The criminal justice system treats children and adults differently.
This is especially true when it comes to sealing court records.
Are juvenile records automatically sealed when you turn 18?
You might think the answer is yes, but not necessarily.
Juvenile records do not automatically disappear when you turn 18. Until they are sealed, your juvenile records are public record, and anyone can view them, just like adult records.
Do I have to file a motion to seal my juvenile record?
Not necessarily. The question primarily depends on the type of crime,
Unlike in adult court, juvenile courts in Washington regularly schedule administrative sealing hearings to determine whether to seal a juvenile offender's court record in a criminal case. The court schedules these hearings on the same the juvenile is sentenced.
Besides you and your attorney, the prosecutor and the victim (if any) receive notice of this hearing,
Besides the juvenile and his or her attorney, the following parties receive notice of this hearing.
Unlike in adult criminal cases, Washington law favors sealing juvenile records. Under RCW 13.50.260, a juvenile court “shall” seal a juvenile record unless a party objects or the court finds a "compelling reason" not to seal.
When does this administrative hearing take place?
The Court will schedule your juvenile case to be heard on the first regularly scheduled administrative hearing that is set to occur after the latest of these events:
- Your 18th birthday
- The date on which you are scheduled to complete probation
- Your anticipated release date from a juvenile detention facility
- The dater at which juvenile is anticipated to complete probation
- Anticipated release date from juvenile detention facility
Example: John Smith pleads guilty in July 2020 and receives a prison sentence. He turns 18 on August 21, 2020. He is scheduled to get out of prison in September 2020. He is scheduled to finish probation in December 5 2020. The Court will schedule Smith's hearing to be scheduled at the first ASH to occur after December 5.
What happens if someone objects to sealing my record?
If this occurs, the juvenile court will schedule a contested hearing at which the judge will hear from all the parties and enter a written decision either sealing or not sealing your records.
The court will schedule this hearing no sooner than 18 days after receiving an objection. You are not required to personally attend this hearing.
Will the court seal my juvenile records?
The Court will seal your juvenile records assuming you meet the following three requirements:
1. You completed all the conditions of your juvenile sentence
This includes paying all fines and court costs, and paying all restitution. This also includes completing any treatment, any other probation requirements and (obviously), not committing any more crimes.
2. You did not commit a Class A felony
Class A felonies are the most serious crimes in Washington. They carry a maximum possible punishment of life in prison.

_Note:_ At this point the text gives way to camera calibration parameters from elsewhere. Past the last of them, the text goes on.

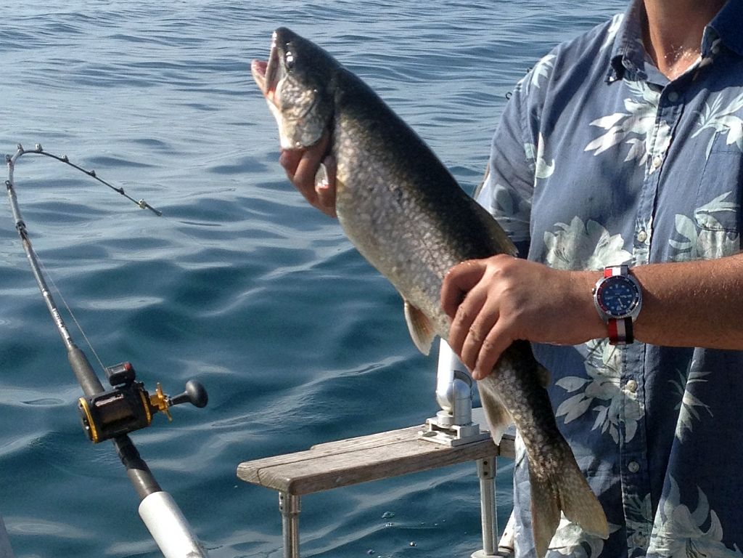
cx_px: 372
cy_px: 279
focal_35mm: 35
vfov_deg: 40.7
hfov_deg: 52.6
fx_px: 751
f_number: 2.4
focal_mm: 4.28
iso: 50
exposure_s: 1/1416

Here are the most commonly charged Class A felonies in Washington:
- Aggravated murder
- Murder in the first degree
- Murder in the second degree
- Manslaughter in the first degree
- Rape in the first degree
- Rape of a child in the first degree
- Rape of a child in the second degree
- Child molestation in the first degree
- Arson in the first degree
- Burglary in the first degree
- Robbery in the first degree
- Kidnapping in the first degree
- Kidnapping the second degree with sexual motivation
- Vehicular homicide
- Assault in the first degree
- Assault of a child in the first degree
- Indecent liberties by forcible compulsion
You also cannot have been convicted of attempt or conspiracy to commit a Class A felony.
2. You did not commit a most a sex offense or a "most serious" offense
In addition to the Class A felonies listed above, the following crimes in Washington fall under the categories of "sex offense" crimes under RCW 9A.44 and "most serious" crimes under RCW 9.94A.030:
- Assault in the second degree
- Assault in the second degree
- Assault of a child in the second degree
- Child molestation in the second degree
- Controlled substance homicide
- Extortion in the first degree
- Incest when committed against a child under age fourteen
- Indecent liberties
- Kidnapping in the second degree
- Leading organized crime
- Manslaughter in the second degree
- Promoting prostitution in the first degree
- Rape in the third degree
- Sexual exploitation
- Vehicular homicide if you were driving under the influence of alcohol or drugs or driving recklessly
- Vehicular assault if you were driving under the influence of alcohol or drugs or driving recklessly
- Any other Class B felony offense with a finding of sexual motivation
- Any other Class B felony offense with a deadly weapon verdict under RCW 9.94A.825
3. You did not commit a felony drug offense
You cannot have committed a felony drug offense under the Uniform Controlled Substances Act. These crimes usually involve possessing, selling, or trafficking in illegal controlled substances, such as heroin, cocaine, or oxycontin without a prescription.
Will the court deny my motion if the prosecutor or the victim objects?
Not necessarily. As indicated, the law in Washington favors sealing juvenile records so the burden is on the opposing party to prove why sealing is not in the public's best interests.
What happens if the court refuses to seal my records?
If the court does not seal your records at the regularly scheduled sealing hearing, then you can still file a motion to seal at a later date.
If you were convicted of Class A offense or a sex / most serious offense, then this is the only way to get your record sealed.